Our host church, Bupyeong Methodist Church led by Pastor Rev. Hong Eun-Pa, was an excellent example of a large membership church near Seoul. On the Sunday we attended, the sanctuary held several thousand worshipers for three services. Because travel was time consuming in Seoul, many of the members stayed all day to participate in worship, small groups and service ministries.

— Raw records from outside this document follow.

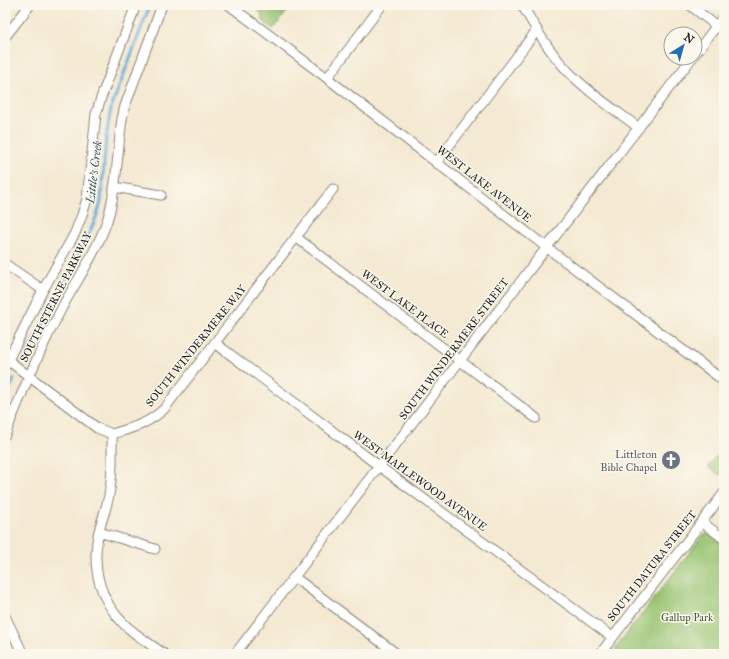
<svg xmlns="http://www.w3.org/2000/svg" width="729" height="659" viewBox="0 0 729 659" font-family="'IM FELL Great Primer',serif">
<style>
.green{fill:#99c573;stroke:#5a7048}
.lines{fill:none;stroke-linecap:round;stroke-linejoin:round}
.stream{stroke:#63afdc;stroke-width:3}
.street-casing{stroke:#888277;stroke-width:11}
.street{stroke:#fff;stroke-width:9}
.labels{text-anchor:middle;dominant-baseline:central;stroke-width:3;stroke-linejoin:round;paint-order:stroke}
.street-label{font-size:11px;fill:#1c1c1c;stroke:#fbf7ec}
.worship-label{font-size:11px;fill:#5b616d;stroke:#fbf7ec;text-anchor:end}
.park-label{font-size:11px;fill:#48573a;stroke:#fbf7ec}
.water-label{font-size:12px;font-style:italic;fill:#385769;stroke:#fbf7ec}
</style>
<rect width="100%" height="100%" fill="#fbf7ec"/>
<filter id="ink" filterUnits="userSpaceOnUse"><feTurbulence type="fractalNoise" baseFrequency=".025" numOctaves="2"/><feDisplacementMap in="SourceGraphic" scale="8" xChannelSelector="R" yChannelSelector="G"/><feConvolveMatrix kernelMatrix="1 2 1 2 8 2 1 2 1" color-interpolation-filters="sRGB"/></filter>
<filter id="wash" filterUnits="userSpaceOnUse"><feTurbulence type="fractalNoise" baseFrequency=".012" numOctaves="4" result="noise"/><feDisplacementMap in="SourceGraphic" scale="16" xChannelSelector="R" yChannelSelector="G"/><feGaussianBlur stdDeviation="0.9" result="paint"/><feColorMatrix in="noise" values="0 0 0 0 0 0 0 0 0 0 0 0 0 0 0 0 0 1.4 0 .05"/><feComposite in="paint" operator="in"/></filter>
<g filter="url(#wash)">
<rect width="100%" height="100%" fill="#f4e9d2"/>
<!-- green -->
<g class="green">
<polygon points="251,5 292,5 273,29 263,21 261,13"/>
<polygon points="716,456 724,459 724,469 720,475 708,467"/>
<polygon points="706,534 711,535 724,545 724,654 622,654 615,649 703,535"/>
</g>
<g class="lines">
<!-- stream -->
<g class="stream">
<polyline points="26,355 66,281 89,234 97,215 101,202 106,138 111,108 150,5"/>
<polyline points="5,400 14,379"/>
<polyline points="5,645 9,654"/>
</g>
</g>
</g>
<g filter="url(#ink)">
<g class="lines">
<!-- street casing -->
<g class="street-casing">
<g id="street">
<polyline points="229,5 327,78 546,247 724,381"/>
<path d="M522 5C535 27 548 50 565 68 586 91 614 109 639 128"/>
<polyline points="690,5 724,32"/>
<polyline points="5,37 30,5"/>
<polyline points="695,54 724,16"/>
<polyline points="327,78 382,5"/>
<polyline points="436,163 537,30"/>
<polyline points="114,187 161,195"/>
<polyline points="297,238 536,418"/>
<polyline points="5,264 43,290"/>
<polyline points="215,343 379,466 612,637"/>
<polyline points="5,358 97,428 112,434"/>
<polyline points="5,366 43,290 75,233 82,215 87,199 96,114 101,98 136,5"/>
<path d="M112 434C132 428 148 424 164 409L333 189"/>
<path d="M112 434C112 452 113 471 110 489 108 507 99 524 97 542 93 572 101 601 123 623 135 635 150 644 164 654"/>
<path d="M5 435C23 389 42 345 65 302 80 276 97 250 107 221 117 189 117 153 122 119L125 106 162 5"/>
<polyline points="702,522 724,539"/>
<polyline points="99,532 155,549"/>
<polyline points="294,577 397,654"/>
<polyline points="5,616 23,654"/>
<polyline points="235,654 692,58"/>
<polyline points="600,654 724,493"/>
</g>
</g>
<!-- street -->
<use href="#street" class="street"/>
</g>
</g>
<!-- icons -->
<defs>
<g id="church-disc" transform="scale(1)"><circle r="9.5" fill="#6b7280" stroke="#fbf7ec"/><path d="M-1.2-6h2.4v3.5h3.3v2.4h-3.3V6h-2.4V-.1h-3.3v-2.4h3.3Z" fill="#fff"/></g>
</defs>
<g fill-rule="evenodd">
<use href="#church-disc" x="671" y="460"/>
</g>
<g class="labels">
<!-- street labels -->
<g class="street-label">
<text transform="translate(484 184) rotate(38)">WEST LAKE AVENUE</text>
<text transform="translate(56 297) rotate(-63)">SOUTH STERNE PARKWAY</text>
<text transform="translate(405 304) rotate(37)">WEST LAKE PLACE</text>
<text transform="translate(196 346) rotate(-51)">SOUTH WINDERMERE WAY</text>
<text transform="translate(454 349) rotate(-53)">SOUTH WINDERMERE STREET</text>
<text transform="translate(420 481) rotate(36)">WEST MAPLEWOOD AVENUE</text>
<text transform="translate(652 566) rotate(-52)">SOUTH DATURA STREET</text>
</g>
<!-- worship labels -->
<g class="worship-label">
<text x="657" y="454">Littleton<tspan x="657" dy="13">Bible Chapel</tspan></text>
</g>
<!-- park labels -->
<g class="park-label">
<text x="687" y="617">Gallup Park</text>
</g>
<!-- water labels -->
<g class="water-label">
<text transform="translate(94 172) rotate(-83)">Little's Creek</text>
</g>
</g>
<!-- margin -->
<rect width="729" height="659" fill="none" stroke="#fbf7ec" stroke-width="20"/>
<!-- north arrow -->
<g transform="translate(683 46) rotate(37)"><circle r="19" fill="#fbf7ec" stroke="#a29f99"/>
<path d="M0-3L7 15L0 10L-7 15Z" fill="#1f6fb2"/>
<text y="-6" font-size="11" font-weight="bold" text-anchor="middle" fill="#1c1c1c">N</text>
</g>
</svg>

Rev. Eun-Pa cited several reasons for their success: understanding the importance of prayer and following the Holy Spirit — the daily 5 a.m. prayer service was evidence of that; an organized lay leadership — we saw this in the efficient and enthusiastic coordination of hundreds of ministries throughout the building; continuous discipleship — we heard testimonies of lives changed and renewed; a willingness to sacrifice much for the sake of serving God —enables Bupyeong Methodist to support hundreds of churches and ministries throughout Korea and the world. It was a treasure chest of critical lessons.
The value of what I learned? Priceless!
In Bupyeong Methodist Church sanctuary there were two banners, one with an airplane flying toward a city with the message, “Taking the Gospel, around the World.” Another banner displayed John Wesley on horseback saying: “The world is my parish!”
The churches we visited in Korea truly consider the “world as their parish” and are dedicated about “taking the gospel around the world.”